> _What is expected_:
Please output exactly the part of the records below that opens with the line containing "55: Also at" and closes with the line containing "58: Also at", both lines included, and nothing else.

Items from a data source

◇ ◇ ◇ ◇

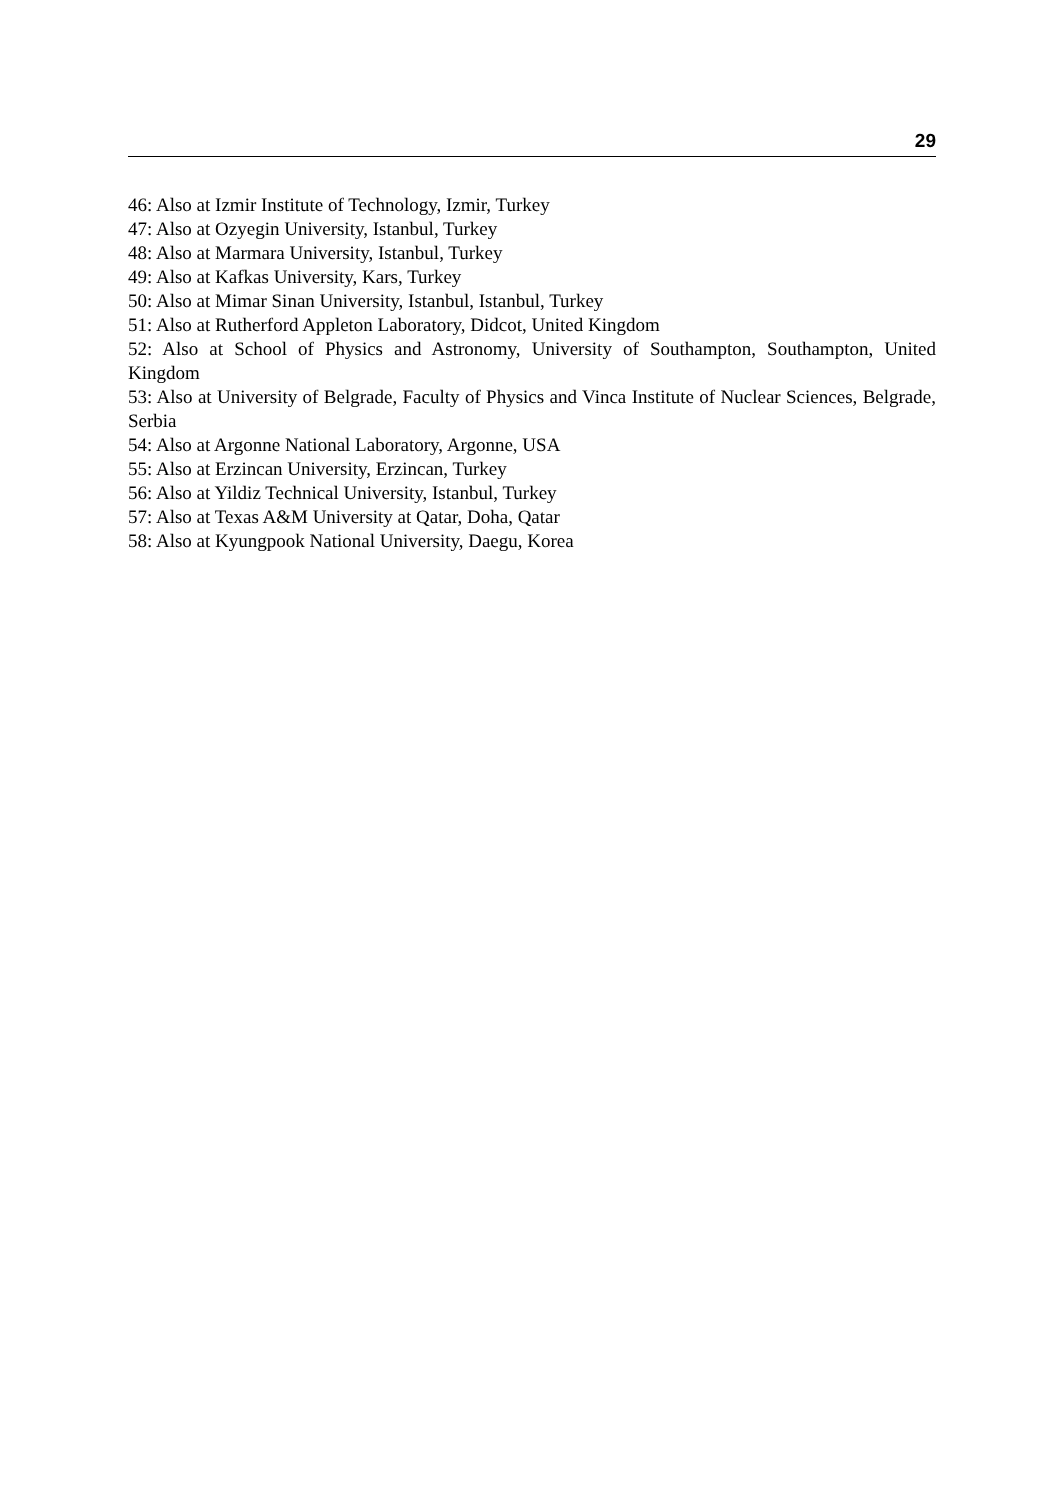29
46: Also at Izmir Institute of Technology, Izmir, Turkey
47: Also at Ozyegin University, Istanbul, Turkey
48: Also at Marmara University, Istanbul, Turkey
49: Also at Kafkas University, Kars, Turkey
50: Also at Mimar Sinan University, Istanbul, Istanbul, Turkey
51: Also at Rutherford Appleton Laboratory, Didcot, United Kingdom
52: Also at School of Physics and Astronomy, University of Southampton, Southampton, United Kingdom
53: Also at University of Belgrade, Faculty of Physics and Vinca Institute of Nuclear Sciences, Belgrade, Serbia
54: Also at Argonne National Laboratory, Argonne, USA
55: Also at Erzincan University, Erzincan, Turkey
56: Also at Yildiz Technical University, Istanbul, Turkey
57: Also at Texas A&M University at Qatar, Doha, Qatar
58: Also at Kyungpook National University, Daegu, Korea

◇ ◇ ◇ ◇

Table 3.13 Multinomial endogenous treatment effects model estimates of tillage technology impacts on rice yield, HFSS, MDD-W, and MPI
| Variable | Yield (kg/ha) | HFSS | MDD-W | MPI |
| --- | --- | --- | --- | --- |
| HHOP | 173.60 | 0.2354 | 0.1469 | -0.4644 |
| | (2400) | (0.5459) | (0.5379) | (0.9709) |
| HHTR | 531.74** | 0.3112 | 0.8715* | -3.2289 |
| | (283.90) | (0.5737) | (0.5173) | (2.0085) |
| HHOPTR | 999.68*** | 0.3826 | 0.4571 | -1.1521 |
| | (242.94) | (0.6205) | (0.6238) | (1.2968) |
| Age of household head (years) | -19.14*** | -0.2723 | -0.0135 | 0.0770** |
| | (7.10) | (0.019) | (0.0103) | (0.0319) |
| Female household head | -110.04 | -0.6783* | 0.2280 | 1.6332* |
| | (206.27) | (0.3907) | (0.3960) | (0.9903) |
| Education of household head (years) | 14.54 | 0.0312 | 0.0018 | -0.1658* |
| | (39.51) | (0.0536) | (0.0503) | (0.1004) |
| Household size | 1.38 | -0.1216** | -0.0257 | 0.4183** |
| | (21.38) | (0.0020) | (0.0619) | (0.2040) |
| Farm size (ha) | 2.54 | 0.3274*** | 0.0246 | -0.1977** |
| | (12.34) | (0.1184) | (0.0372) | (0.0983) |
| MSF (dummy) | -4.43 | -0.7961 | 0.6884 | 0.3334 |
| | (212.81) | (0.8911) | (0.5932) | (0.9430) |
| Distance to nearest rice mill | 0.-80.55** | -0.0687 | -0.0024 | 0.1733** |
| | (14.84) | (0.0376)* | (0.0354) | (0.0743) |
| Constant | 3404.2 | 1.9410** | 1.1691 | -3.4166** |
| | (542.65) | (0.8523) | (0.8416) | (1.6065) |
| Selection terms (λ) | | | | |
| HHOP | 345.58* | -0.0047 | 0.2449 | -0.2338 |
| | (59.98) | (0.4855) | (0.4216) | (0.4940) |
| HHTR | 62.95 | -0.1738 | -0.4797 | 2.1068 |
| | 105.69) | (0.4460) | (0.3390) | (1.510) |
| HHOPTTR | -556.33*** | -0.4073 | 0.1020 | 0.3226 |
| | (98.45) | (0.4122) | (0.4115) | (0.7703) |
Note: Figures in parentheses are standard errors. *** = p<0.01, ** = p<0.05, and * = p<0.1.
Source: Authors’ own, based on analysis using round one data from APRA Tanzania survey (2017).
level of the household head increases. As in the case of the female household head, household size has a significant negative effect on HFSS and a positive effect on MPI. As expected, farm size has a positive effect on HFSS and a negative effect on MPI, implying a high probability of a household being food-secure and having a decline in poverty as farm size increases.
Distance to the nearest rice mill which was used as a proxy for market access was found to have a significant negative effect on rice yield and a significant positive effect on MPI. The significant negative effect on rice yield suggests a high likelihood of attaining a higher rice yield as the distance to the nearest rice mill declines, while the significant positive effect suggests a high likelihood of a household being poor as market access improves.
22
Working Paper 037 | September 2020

◇ ◇ ◇ ◇

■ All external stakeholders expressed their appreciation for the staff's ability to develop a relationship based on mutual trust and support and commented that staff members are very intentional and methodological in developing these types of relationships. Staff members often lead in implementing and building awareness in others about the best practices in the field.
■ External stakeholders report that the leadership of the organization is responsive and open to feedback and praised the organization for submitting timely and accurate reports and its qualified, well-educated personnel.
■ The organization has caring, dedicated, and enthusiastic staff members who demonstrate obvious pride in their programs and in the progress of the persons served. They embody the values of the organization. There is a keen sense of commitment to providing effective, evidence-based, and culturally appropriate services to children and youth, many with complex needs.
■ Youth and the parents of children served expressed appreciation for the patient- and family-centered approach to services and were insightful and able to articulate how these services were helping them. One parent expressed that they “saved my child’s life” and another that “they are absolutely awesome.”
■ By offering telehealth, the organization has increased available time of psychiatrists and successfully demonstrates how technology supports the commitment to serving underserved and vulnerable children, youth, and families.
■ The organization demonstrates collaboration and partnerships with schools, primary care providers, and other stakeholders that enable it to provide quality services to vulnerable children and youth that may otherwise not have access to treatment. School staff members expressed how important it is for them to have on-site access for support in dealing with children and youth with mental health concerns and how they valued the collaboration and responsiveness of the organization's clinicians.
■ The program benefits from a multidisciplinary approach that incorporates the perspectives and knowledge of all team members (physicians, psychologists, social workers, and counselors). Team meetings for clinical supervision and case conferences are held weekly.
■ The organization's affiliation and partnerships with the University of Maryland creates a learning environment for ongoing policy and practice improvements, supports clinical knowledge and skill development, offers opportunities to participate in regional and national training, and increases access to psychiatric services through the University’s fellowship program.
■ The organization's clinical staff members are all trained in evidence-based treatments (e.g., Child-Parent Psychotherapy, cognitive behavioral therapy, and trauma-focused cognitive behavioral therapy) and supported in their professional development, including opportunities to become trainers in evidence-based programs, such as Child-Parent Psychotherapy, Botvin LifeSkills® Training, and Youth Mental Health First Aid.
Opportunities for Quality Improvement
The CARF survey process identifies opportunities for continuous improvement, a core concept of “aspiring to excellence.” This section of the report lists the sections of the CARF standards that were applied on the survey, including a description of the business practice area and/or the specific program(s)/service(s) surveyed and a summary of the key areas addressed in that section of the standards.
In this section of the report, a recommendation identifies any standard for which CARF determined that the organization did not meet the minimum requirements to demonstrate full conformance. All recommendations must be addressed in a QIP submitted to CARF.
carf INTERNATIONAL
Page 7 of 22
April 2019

◇ ◇ ◇ ◇

> _Exercise response_:
55: Also at Erzincan University, Erzincan, Turkey
56: Also at Yildiz Technical University, Istanbul, Turkey
57: Also at Texas A&M University at Qatar, Doha, Qatar
58: Also at Kyungpook National University, Daegu, Korea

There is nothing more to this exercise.